Boston School Bus Drivers On 'Illegal' Strike

There are very few wheels on the bus going round and round in Boston this morning: About 700 bus drivers have walked off the job in what city officials are calling an "illegal work action." The strike largely came as a surprise Tuesday morning. At first, 300 members of the local school bus drivers' union, United Steelworkers of America Local 8751, had agreed not to drive prior to the start of school. Fifteen thousand students had to find back-up transport.

But by 7 a.m., the number had doubled.

“Kids and parents must come first,” said Rep. Martin J. Walsh, a former longtime union official. “This is wrong. The bus drivers have put our children in harm’s way. This is an illegal action, causing a huge disruption, and I call on the bus drivers to return to work immediately. This is a violation of the contract and cannot be tolerated.”

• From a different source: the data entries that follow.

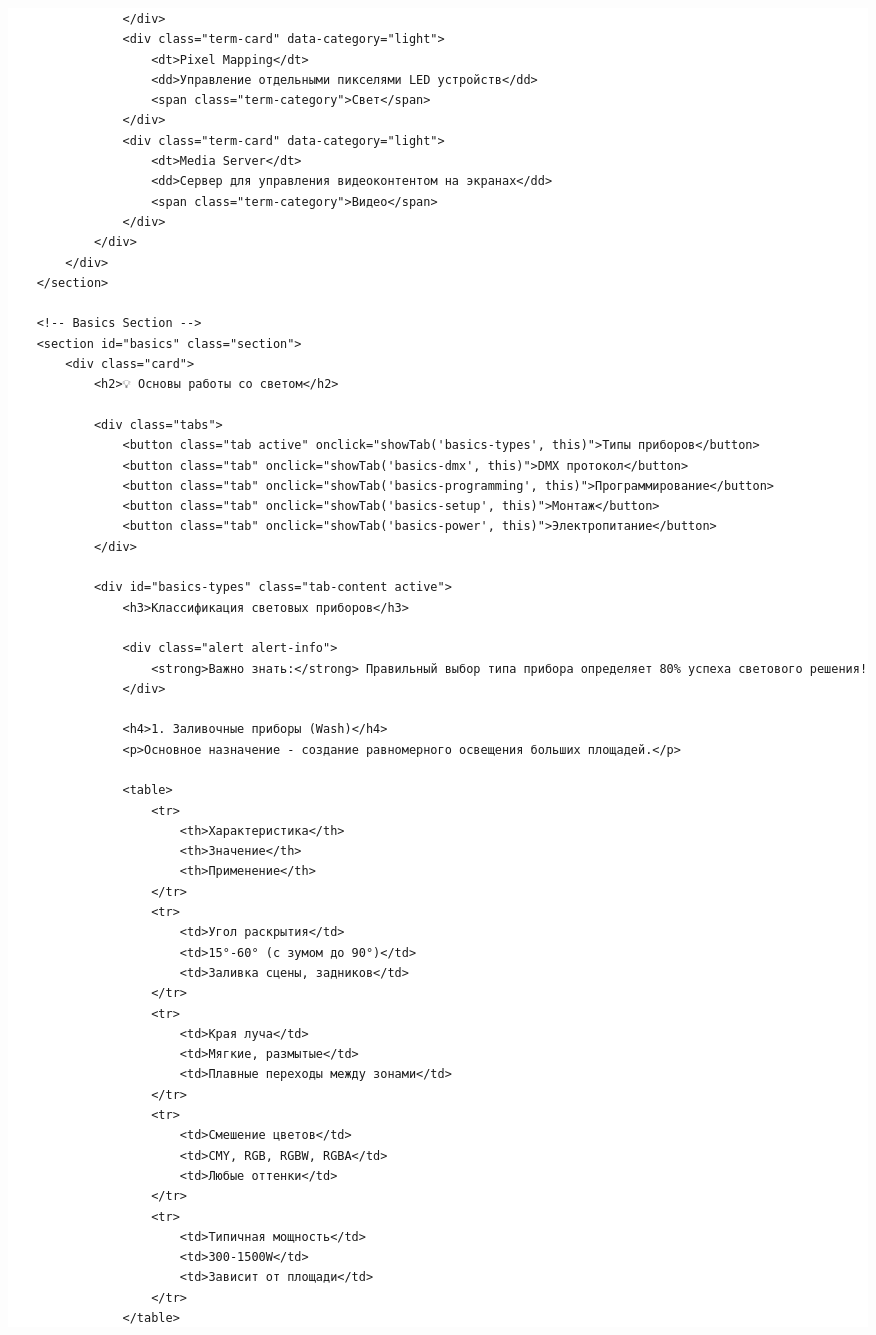                     </div>
                    <div class="term-card" data-category="light">
                        <dt>Pixel Mapping</dt>
                        <dd>Управление отдельными пикселями LED устройств</dd>
                        <span class="term-category">Свет</span>
                    </div>
                    <div class="term-card" data-category="light">
                        <dt>Media Server</dt>
                        <dd>Сервер для управления видеоконтентом на экранах</dd>
                        <span class="term-category">Видео</span>
                    </div>
                </div>
            </div>
        </section>

        <!-- Basics Section -->
        <section id="basics" class="section">
            <div class="card">
                <h2>💡 Основы работы со светом</h2>
                
                <div class="tabs">
                    <button class="tab active" onclick="showTab('basics-types', this)">Типы приборов</button>
                    <button class="tab" onclick="showTab('basics-dmx', this)">DMX протокол</button>
                    <button class="tab" onclick="showTab('basics-programming', this)">Программирование</button>
                    <button class="tab" onclick="showTab('basics-setup', this)">Монтаж</button>
                    <button class="tab" onclick="showTab('basics-power', this)">Электропитание</button>
                </div>

                <div id="basics-types" class="tab-content active">
                    <h3>Классификация световых приборов</h3>
                    
                    <div class="alert alert-info">
                        <strong>Важно знать:</strong> Правильный выбор типа прибора определяет 80% успеха светового решения!
                    </div>

                    <h4>1. Заливочные приборы (Wash)</h4>
                    <p>Основное назначение - создание равномерного освещения больших площадей.</p>
                    
                    <table>
                        <tr>
                            <th>Характеристика</th>
                            <th>Значение</th>
                            <th>Применение</th>
                        </tr>
                        <tr>
                            <td>Угол раскрытия</td>
                            <td>15°-60° (с зумом до 90°)</td>
                            <td>Заливка сцены, задников</td>
                        </tr>
                        <tr>
                            <td>Края луча</td>
                            <td>Мягкие, размытые</td>
                            <td>Плавные переходы между зонами</td>
                        </tr>
                        <tr>
                            <td>Смешение цветов</td>
                            <td>CMY, RGB, RGBW, RGBA</td>
                            <td>Любые оттенки</td>
                        </tr>
                        <tr>
                            <td>Типичная мощность</td>
                            <td>300-1500W</td>
                            <td>Зависит от площади</td>
                        </tr>
                    </table>

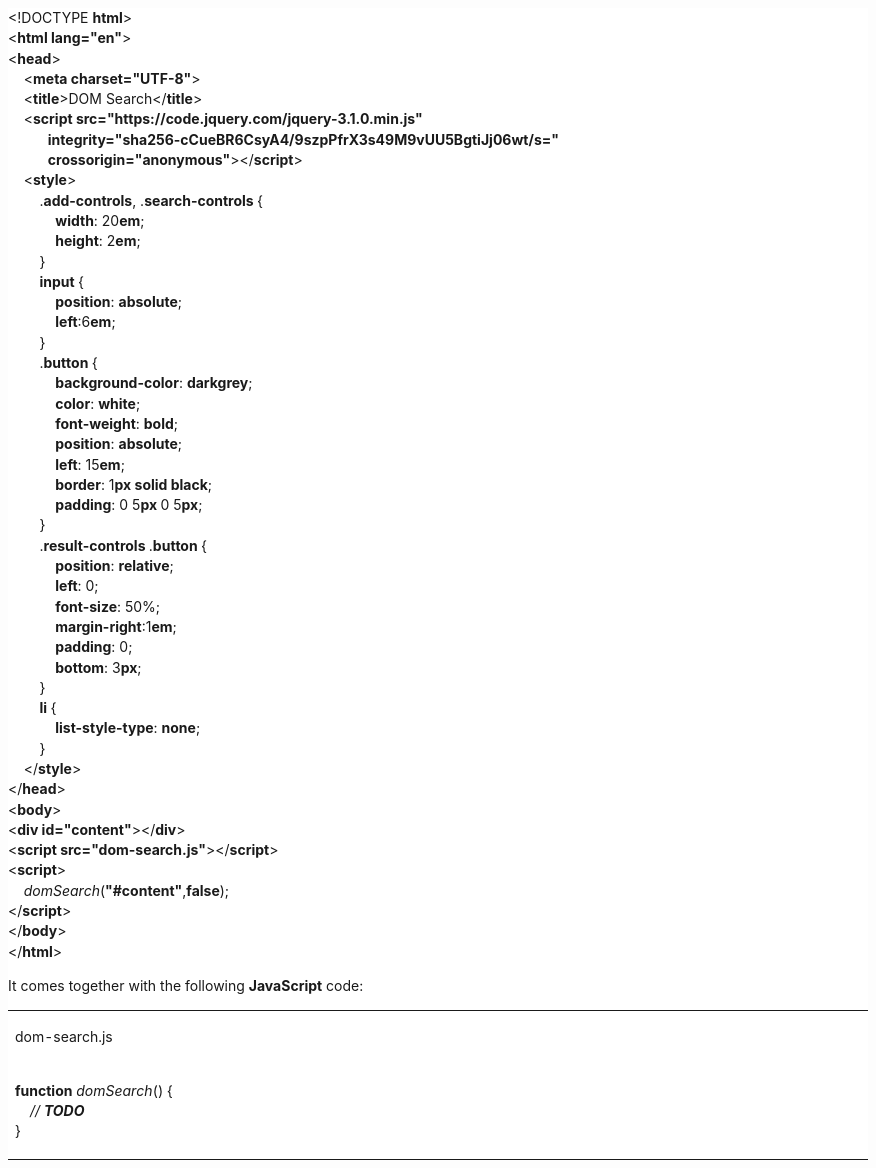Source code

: <td width="1329">&lt;!DOCTYPE <strong>html</strong>&gt;<br /> &lt;<strong>html </strong><strong>lang=</strong><strong>"en"</strong>&gt;<br /> &lt;<strong>head</strong>&gt;<br /> &nbsp;&nbsp;&nbsp; &lt;<strong>meta </strong><strong>charset=</strong><strong>"UTF-8"</strong>&gt;<br /> &nbsp;&nbsp;&nbsp; &lt;<strong>title</strong>&gt;DOM Search&lt;/<strong>title</strong>&gt;<br /> &nbsp;&nbsp;&nbsp; &lt;<strong>script </strong><strong>src=</strong><strong>"https://code.jquery.com/jquery-3.1.0.min.js"<br /> &nbsp;&nbsp;&nbsp;&nbsp;&nbsp;&nbsp;&nbsp;&nbsp;&nbsp;&nbsp;&nbsp; </strong><strong>integrity=</strong><strong>"sha256-cCueBR6CsyA4/9szpPfrX3s49M9vUU5BgtiJj06wt/s="<br /> </strong><strong>&nbsp;&nbsp;&nbsp;&nbsp;&nbsp;&nbsp;&nbsp;&nbsp;&nbsp;&nbsp;&nbsp; crossorigin=</strong><strong>"anonymous"</strong>&gt;&lt;/<strong>script</strong>&gt;<br /> &nbsp;&nbsp;&nbsp; &lt;<strong>style</strong>&gt;<br /> &nbsp;&nbsp;&nbsp;&nbsp;&nbsp;&nbsp;&nbsp; .<strong>add-controls</strong>, .<strong>search-controls </strong>{<br /> &nbsp;&nbsp;&nbsp;&nbsp;&nbsp;&nbsp;&nbsp;&nbsp;&nbsp;&nbsp;&nbsp; <strong>width</strong>: 20<strong>em</strong>;<br /> &nbsp;&nbsp;&nbsp;&nbsp;&nbsp;&nbsp;&nbsp;&nbsp;&nbsp;&nbsp;&nbsp; <strong>height</strong>: 2<strong>em</strong>;<br /> &nbsp;&nbsp;&nbsp;&nbsp;&nbsp;&nbsp;&nbsp; }<br /> &nbsp;&nbsp;&nbsp;&nbsp;&nbsp;&nbsp;&nbsp; <strong>input </strong>{<br /> &nbsp;&nbsp;&nbsp;&nbsp;&nbsp;&nbsp;&nbsp;&nbsp;&nbsp;&nbsp;&nbsp; <strong>position</strong>: <strong>absolute</strong>;<br /> &nbsp;&nbsp;&nbsp;&nbsp;&nbsp;&nbsp;&nbsp;&nbsp;&nbsp;&nbsp;&nbsp; <strong>left</strong>:6<strong>em</strong>;<br /> &nbsp;&nbsp;&nbsp;&nbsp;&nbsp;&nbsp;&nbsp; }<br /> &nbsp;&nbsp;&nbsp;&nbsp;&nbsp;&nbsp;&nbsp; .<strong>button </strong>{<br /> &nbsp;&nbsp;&nbsp;&nbsp;&nbsp;&nbsp;&nbsp;&nbsp;&nbsp;&nbsp;&nbsp; <strong>background-color</strong>: <strong>darkgrey</strong>;<br /> &nbsp;&nbsp;&nbsp;&nbsp;&nbsp;&nbsp;&nbsp;&nbsp;&nbsp;&nbsp;&nbsp; <strong>color</strong>: <strong>white</strong>;<br /> &nbsp;&nbsp;&nbsp;&nbsp;&nbsp;&nbsp;&nbsp;&nbsp;&nbsp;&nbsp;&nbsp; <strong>font-weight</strong>: <strong>bold</strong>;<br /> &nbsp;&nbsp;&nbsp;&nbsp;&nbsp;&nbsp;&nbsp;&nbsp;&nbsp;&nbsp;&nbsp; <strong>position</strong>: <strong>absolute</strong>;<br /> &nbsp;&nbsp;&nbsp;&nbsp;&nbsp;&nbsp;&nbsp;&nbsp;&nbsp;&nbsp;&nbsp; <strong>left</strong>: 15<strong>em</strong>;<br /> &nbsp;&nbsp;&nbsp;&nbsp;&nbsp;&nbsp;&nbsp;&nbsp;&nbsp;&nbsp;&nbsp; <strong>border</strong>: 1<strong>px solid black</strong>;<br /> &nbsp;&nbsp;&nbsp;&nbsp;&nbsp;&nbsp;&nbsp;&nbsp;&nbsp;&nbsp;&nbsp; <strong>padding</strong>: 0 5<strong>px </strong>0 5<strong>px</strong>;<br /> &nbsp;&nbsp;&nbsp;&nbsp;&nbsp;&nbsp;&nbsp; }<br /> &nbsp;&nbsp;&nbsp;&nbsp;&nbsp;&nbsp;&nbsp; .<strong>result-controls </strong>.<strong>button </strong>{<br /> &nbsp;&nbsp;&nbsp;&nbsp;&nbsp;&nbsp;&nbsp;&nbsp;&nbsp;&nbsp;&nbsp; <strong>position</strong>: <strong>relative</strong>;<br /> &nbsp;&nbsp;&nbsp;&nbsp;&nbsp;&nbsp;&nbsp;&nbsp;&nbsp;&nbsp;&nbsp; <strong>left</strong>: 0;<br /> &nbsp;&nbsp;&nbsp;&nbsp;&nbsp;&nbsp;&nbsp;&nbsp;&nbsp;&nbsp;&nbsp; <strong>font-size</strong>: 50%;<br /> &nbsp;&nbsp;&nbsp;&nbsp;&nbsp;&nbsp;&nbsp;&nbsp;&nbsp;&nbsp;&nbsp; <strong>margin-right</strong>:1<strong>em</strong>;<br /> &nbsp;&nbsp;&nbsp;&nbsp;&nbsp;&nbsp;&nbsp;&nbsp;&nbsp;&nbsp;&nbsp; <strong>padding</strong>: 0;<br /> &nbsp;&nbsp;&nbsp;&nbsp;&nbsp;&nbsp;&nbsp;&nbsp;&nbsp;&nbsp;&nbsp; <strong>bottom</strong>: 3<strong>px</strong>;<br /> &nbsp;&nbsp;&nbsp;&nbsp;&nbsp;&nbsp;&nbsp; }<br /> &nbsp;&nbsp;&nbsp;&nbsp;&nbsp;&nbsp;&nbsp; <strong>li </strong>{<br /> &nbsp;&nbsp;&nbsp;&nbsp;&nbsp;&nbsp;&nbsp;&nbsp;&nbsp;&nbsp;&nbsp; <strong>list-style-type</strong>: <strong>none</strong>;<br /> &nbsp;&nbsp;&nbsp;&nbsp;&nbsp;&nbsp;&nbsp; }<br /> &nbsp;&nbsp;&nbsp; &lt;/<strong>style</strong>&gt;<br /> &lt;/<strong>head</strong>&gt;<br /> &lt;<strong>body</strong>&gt;<br /> &lt;<strong>div </strong><strong>id=</strong><strong>"content"</strong>&gt;&lt;/<strong>div</strong>&gt;<br /> &lt;<strong>script </strong><strong>src=</strong><strong>"</strong><strong>dom</strong><strong>-search</strong><strong>.js"</strong>&gt;&lt;/<strong>script</strong>&gt;<br /> &lt;<strong>script</strong>&gt;<br /> &nbsp;&nbsp;&nbsp; <em>domSearch</em>(<strong>"#content"</strong>,<strong>false</strong>);<br /> &lt;/<strong>script</strong>&gt;<br /> &lt;/<strong>body</strong>&gt;<br /> &lt;/<strong>html</strong>&gt;</td>
</tr>
</tbody>
</table>
<p>It comes together with the following <strong>JavaScript</strong> code:</p>
<table width="1329">
<tbody>
<tr>
<td width="1329">
<p>dom-search.js</p>
</td>
</tr>
<tr>
<td width="1329">
<p><strong>function </strong><em>domSearch</em>() {<br /> &nbsp;&nbsp;&nbsp; <em>// </em><strong><em>TODO<br /> </em></strong>}</p>
</td>
</tr>
</tbody>
</table>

Officials say the strike is now impacting 30,000 families in the district. Boston school bus drivers are responsible for transporting about 33,000 Boston schoolchildren each day, including both public school and parochial students. Only 30 of the 650 school buses normally on the road were in use, according to recent updates from Boston Public Schools' Twitter.

Public schools officials, who are pretty clear about where they stand on the matter, allege the protest is a response to new programs, including a real-time bus tracker so families can see where the school bus is. Others include "changes that ensure driver safety and suitability ... [and] steps to improve on-time performance."

“It is shameful for the school bus drivers union to use our children as pawns in a political game,” said City Councilor John Connolly. “This is about safety first and foremost, and it is totally unacceptable that our children were put at risk this morning, not to mention the impact on thousands of parents who will miss work. Missing even one day of school is a real problem for our children who face a daunting achievement gap.”

The union has no official comment at this time, and most drivers congregating in the union hall are currently unwilling to talk. However, some drivers are confirming the reasoning cited by officials. Fausto Derosa expressed concern over the GPS tracker, which he said he would support if it was "really" just a safety measure.

"We think it's for disciplining drivers," said Darosa. "If a driver is stopping somewhere to step out to relieve themselves, you have to question us. We can tell you that's what we're going to do, but that might not be enough. It's like we're trying to milk it or something. No, sometimes when we are on that bus for three, four, five hours at a time we have to relieve ourselves. We are human."

When they realized no one was driving the district school buses, officials sent automated phone calls that came too late for most families. However, students with a valid ID were allowed to take the city's public transport for free, and Boston police were picking students up at their bus stops in police vans and cars.

The district said students who were late or absent as a result of the strike would be excused.